Most of those vehicles are higher priced than anything the Detroit Three offers, with maybe a few exceptions such as a top-of-the-line Corvette or heavy-duty pickup. For example, Cox Automotive's spokesman Mark Schirmer said in April the average transaction price for a Land Rover, which sells the most of the British brands in the states, was $113,000.
Fiorani said if Trump's goal with tariffs is to encourage more manufacturing in the United States, these British auto companies were not likely to ever build cars here.
“At 100,000 vehicles a year that’s a small factory that would be spread across seven brands and they would have to build a dozen unrelated vehicles," Fiorani said. "The factory itself would build vehicles that would cost $1 million apiece. That’s an exaggeration, but it would cost a fortune. You’d basically have to hand-build all of these products, even a Mini.”

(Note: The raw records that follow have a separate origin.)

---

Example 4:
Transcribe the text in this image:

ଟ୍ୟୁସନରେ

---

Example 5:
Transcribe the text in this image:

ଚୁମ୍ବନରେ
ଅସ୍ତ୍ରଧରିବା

A 'slap in the face to the US auto industry'
This deal is more aimed at moving an ally, Britain, from unfriendly terms to better terms, Fiorani said.
"Canada should have been there first," Fiorani said. "But Canada is more difficult because they already have a free trade agreement underlying negotiations.”

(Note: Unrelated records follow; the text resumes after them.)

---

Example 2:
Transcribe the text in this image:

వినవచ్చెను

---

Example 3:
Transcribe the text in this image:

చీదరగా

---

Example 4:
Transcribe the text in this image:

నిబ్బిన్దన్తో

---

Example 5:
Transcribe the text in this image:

Gordon agreed that not only was a U.K. deal less complicated than a deal with Canada or Mexico, but also "the Brits reacted less adversarially than the Canadians."

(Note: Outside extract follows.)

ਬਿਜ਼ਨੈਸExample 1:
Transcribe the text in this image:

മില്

Wall Street analyst Dan Ives said the deal with Britain could hurt the U.S. car industry in the near-term and even long-term, depending on how things shake out. He called it a "George Costanza moment," referring to the oft-ridiculed character on the former popular sitcom "Seinfeld."
"The U.S. auto industry is getting no respect and the U.K. gets a sweetheart deal," Ives, managing director at Wedbush Securities, told the Free Press. "It's illogical. A slap in the face to the U.S. auto industry in our view."
Joe McCabe, CEO AutoForecast Solutions, said there is currently a 2.5% tariff on vehicles imported from Britain to the United States. So the 10% tariff is a small win for the United States, but it won’t move the needle in terms of opening up the U.K. market for more U.S.-assembled vehicles. In short, it does not provide any significant value to more U.S. production.
"This deal was a way to show the U.S. willingness to work with an ally, which should hopefully inspire other allies to come to the table, especially other European countries," McCabe told the Free Press.
He said the American Automakers Policy Council is 100% right in the idea that the highly integrated relationship with Canada and Mexico should be the priority. The White House's recent move to give a bit of relief to U.S. automakers to import up to 15% of their parts and get some tariff reimbursement shows some flexibility.
"However, with the reevaluation of USMCA coming up, the White House will most likely continue to leave the Canada/Mexico relationship in flux in an effort to control any new USMCA contract language to benefit the U.S.," McCabe said.
For now, Fiorani said the math under the current tariffs, with the reimbursements the Trump administration provided on April 29, still makes it cheaper to build the Ford Maverick, Bronco Sport and Mach-E in Mexico and to sell in the United States than for other automakers to import a vehicle from the United Kingdom.
Still, there lies that nagging concern among the U.S. auto industry: Other nations could get more favorable tariff deals ahead of U.S. automakers.
Said Fiorani, "One down. The rest of the world to go.”